Records from a data collection
____________

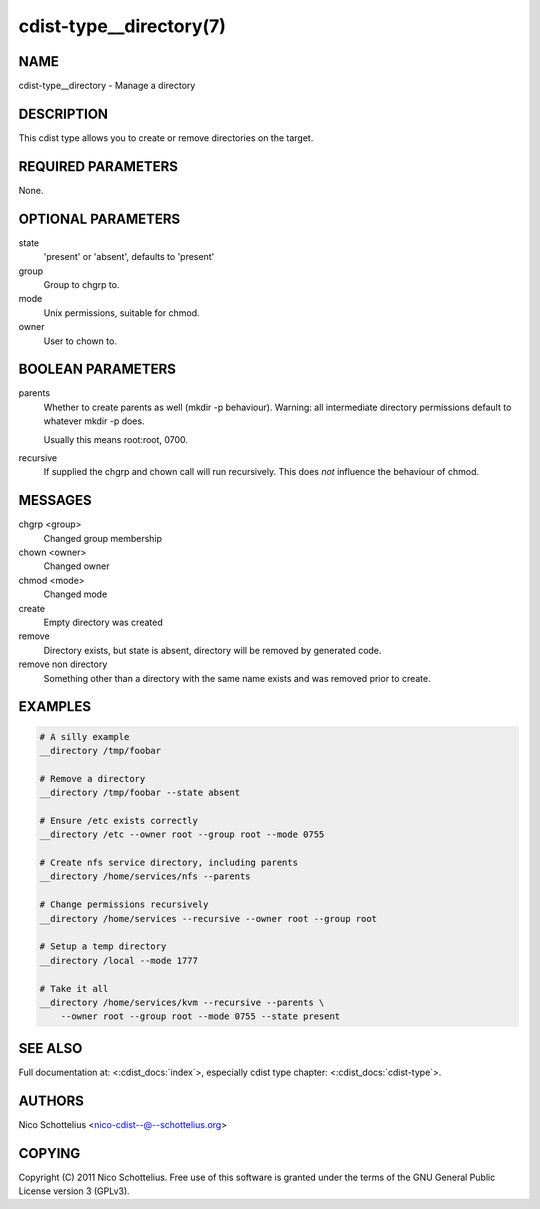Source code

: cdist-type__directory(7)
========================

NAME
----
cdist-type__directory - Manage a directory


DESCRIPTION
-----------
This cdist type allows you to create or remove directories on the target.


REQUIRED PARAMETERS
-------------------
None.


OPTIONAL PARAMETERS
-------------------
state
   'present' or 'absent', defaults to 'present'

group
   Group to chgrp to.

mode
   Unix permissions, suitable for chmod.

owner
   User to chown to.


BOOLEAN PARAMETERS
------------------
parents
   Whether to create parents as well (mkdir -p behaviour).
   Warning: all intermediate directory permissions default
   to whatever mkdir -p does. 

   Usually this means root:root, 0700.

recursive
   If supplied the chgrp and chown call will run recursively.
   This does *not* influence the behaviour of chmod.

MESSAGES
--------
chgrp <group>
    Changed group membership
chown <owner>
    Changed owner
chmod <mode>
    Changed mode
create
    Empty directory was created
remove
    Directory exists, but state is absent, directory will be removed by generated code.
remove non directory
    Something other than a directory with the same name exists and was removed prior to create.


EXAMPLES
--------

.. code-block:: sh

    # A silly example
    __directory /tmp/foobar

    # Remove a directory
    __directory /tmp/foobar --state absent

    # Ensure /etc exists correctly
    __directory /etc --owner root --group root --mode 0755

    # Create nfs service directory, including parents
    __directory /home/services/nfs --parents

    # Change permissions recursively
    __directory /home/services --recursive --owner root --group root

    # Setup a temp directory
    __directory /local --mode 1777

    # Take it all
    __directory /home/services/kvm --recursive --parents \
        --owner root --group root --mode 0755 --state present


SEE ALSO
--------
Full documentation at: <:cdist_docs:`index`>,
especially cdist type chapter: <:cdist_docs:`cdist-type`>.


AUTHORS
-------
Nico Schottelius <nico-cdist--@--schottelius.org>


COPYING
-------
Copyright \(C) 2011 Nico Schottelius. Free use of this software is
granted under the terms of the GNU General Public License version 3 (GPLv3).
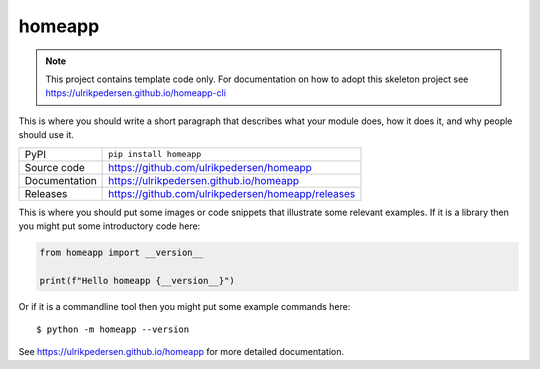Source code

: homeapp
===========================

|code_ci| |docs_ci| |coverage| |pypi_version| |license|

.. note::

    This project contains template code only. For documentation on how to
    adopt this skeleton project see
    https://ulrikpedersen.github.io/homeapp-cli

This is where you should write a short paragraph that describes what your module does,
how it does it, and why people should use it.

============== ==============================================================
PyPI           ``pip install homeapp``
Source code    https://github.com/ulrikpedersen/homeapp
Documentation  https://ulrikpedersen.github.io/homeapp
Releases       https://github.com/ulrikpedersen/homeapp/releases
============== ==============================================================

This is where you should put some images or code snippets that illustrate
some relevant examples. If it is a library then you might put some
introductory code here:

.. code-block:: python

    from homeapp import __version__

    print(f"Hello homeapp {__version__}")

Or if it is a commandline tool then you might put some example commands here::

    $ python -m homeapp --version

.. |code_ci| image:: https://github.com/ulrikpedersen/homeapp/actions/workflows/code.yml/badge.svg?branch=main
    :target: https://github.com/ulrikpedersen/homeapp/actions/workflows/code.yml
    :alt: Code CI

.. |docs_ci| image:: https://github.com/ulrikpedersen/homeapp/actions/workflows/docs.yml/badge.svg?branch=main
    :target: https://github.com/ulrikpedersen/homeapp/actions/workflows/docs.yml
    :alt: Docs CI

.. |coverage| image:: https://codecov.io/gh/ulrikpedersen/homeapp/branch/main/graph/badge.svg
    :target: https://codecov.io/gh/ulrikpedersen/homeapp
    :alt: Test Coverage

.. |pypi_version| image:: https://img.shields.io/pypi/v/homeapp.svg
    :target: https://pypi.org/project/homeapp
    :alt: Latest PyPI version

.. |license| image:: https://img.shields.io/badge/License-Apache%202.0-blue.svg
    :target: https://opensource.org/licenses/Apache-2.0
    :alt: Apache License

..
    Anything below this line is used when viewing README.rst and will be replaced
    when included in index.rst

See https://ulrikpedersen.github.io/homeapp for more detailed documentation.
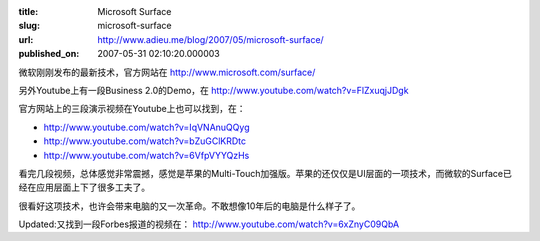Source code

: :title: Microsoft Surface
:slug: microsoft-surface
:url: http://www.adieu.me/blog/2007/05/microsoft-surface/
:published_on: 2007-05-31 02:10:20.000003

微软刚刚发布的最新技术，官方网站在 `http://www.microsoft.com/surface/ <http://www.microsoft.com/surface/>`_

另外Youtube上有一段Business 2.0的Demo，在 `http://www.youtube.com/watch?v=FlZxuqjJDgk <http://www.youtube.com/watch?v=FlZxuqjJDgk>`_

官方网站上的三段演示视频在Youtube上也可以找到，在：

- `http://www.youtube.com/watch?v=IqVNAnuQQyg <http://www.youtube.com/watch?v=IqVNAnuQQyg>`_
- `http://www.youtube.com/watch?v=bZuGClKRDtc <http://www.youtube.com/watch?v=bZuGClKRDtc>`_
- `http://www.youtube.com/watch?v=6VfpVYYQzHs <http://www.youtube.com/watch?v=6VfpVYYQzHs>`_

看完几段视频，总体感觉非常震撼，感觉是苹果的Multi-Touch加强版。苹果的还仅仅是UI层面的一项技术，而微软的Surface已经在应用层面上下了很多工夫了。

很看好这项技术，也许会带来电脑的又一次革命。不敢想像10年后的电脑是什么样子了。

Updated:又找到一段Forbes报道的视频在： `http://www.youtube.com/watch?v=6xZnyC09QbA <http://www.youtube.com/watch?v=6xZnyC09QbA>`_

____________

Directive.
In the entries above, some lines may contain the string "python"; report how many, without additional comment.

Exercise output.
2